App puts Chinese chefs abroad on right track
Mapo doufu, a signature dish of Sichuan cuisine. A new Chinese-language app claims it has the world's largest Chinese cuisine recipe database.[Photo provided to China Daily] |
When Chinese tourists visit a Chinese restaurant abroad, they are often astonished to find that the food "from their homeland" does not taste like home food at all.
Chinese restaurants overseas have long lacked genuine flavor and both the money and time to send their chefs for training in China, but a new online platform offers a chance to turn things around.
Easteat, a major cuisine magazine in China, launched its mobile device app last week to promote international influence of Chinese cuisine, or as magazine head Liu Guangwei says, "to share culinary artists' experiences around the globe".
"Our magazines are now also released in other countries, but the channel is not efficient enough to interact with chefs of Chinese restaurants," Liu says.
According to Liu, there are now more than 300,000 Chinese restaurants in over 150 countries or regions outside of China. The first Cantonese eatery appeared in the 1850s' United States.
"However, many founders of these restaurants originally started their business to make ends meet.

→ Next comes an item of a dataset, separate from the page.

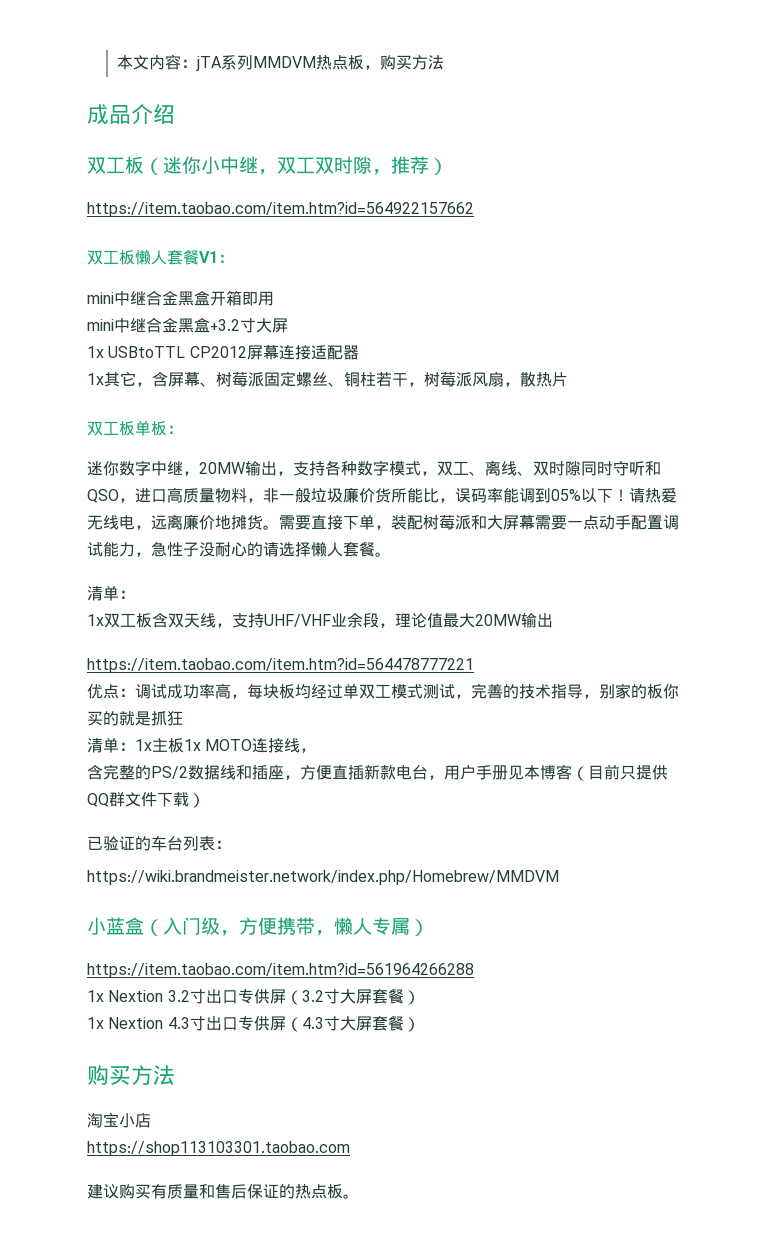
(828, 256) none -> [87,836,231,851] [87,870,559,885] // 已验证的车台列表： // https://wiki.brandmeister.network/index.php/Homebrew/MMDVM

They usually came from other industries and were not well-nurtured chefs."
Liu also frets that those chefs do not follow a master-apprentice system like in China, which limits the passing down of traditional techniques, and Chinese culinary schools abroad are few and far between.
The new Chinese-language app combines WeChat and several websites, and its developer, Hou Wenyong, claims it has the world's largest Chinese cuisine recipe database and Chinese restaurant management models. An interactive forum allows chefs to hone their skills through discussions.